[Circuit design data]
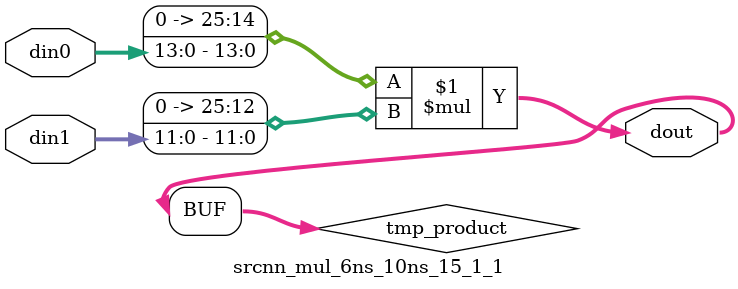
<source format=v>

`timescale 1 ns / 1 ps

  module srcnn_mul_6ns_10ns_15_1_1(din0, din1, dout);
parameter ID = 1;
parameter NUM_STAGE = 0;
parameter din0_WIDTH = 14;
parameter din1_WIDTH = 12;
parameter dout_WIDTH = 26;

input [din0_WIDTH - 1 : 0] din0; 
input [din1_WIDTH - 1 : 0] din1; 
output [dout_WIDTH - 1 : 0] dout;

wire signed [dout_WIDTH - 1 : 0] tmp_product;










assign tmp_product = $signed({1'b0, din0}) * $signed({1'b0, din1});











assign dout = tmp_product;







endmodule

</source>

*AIM OF THE TASK*: Find the line with "input [din1_WIDTH - 1 : 0] din1;". Transcribe it and every line after it exactly, through the end of the records above, and nothing else.

*REPLY*:
input [din1_WIDTH - 1 : 0] din1; 
output [dout_WIDTH - 1 : 0] dout;

wire signed [dout_WIDTH - 1 : 0] tmp_product;










assign tmp_product = $signed({1'b0, din0}) * $signed({1'b0, din1});











assign dout = tmp_product;







endmodule

</source>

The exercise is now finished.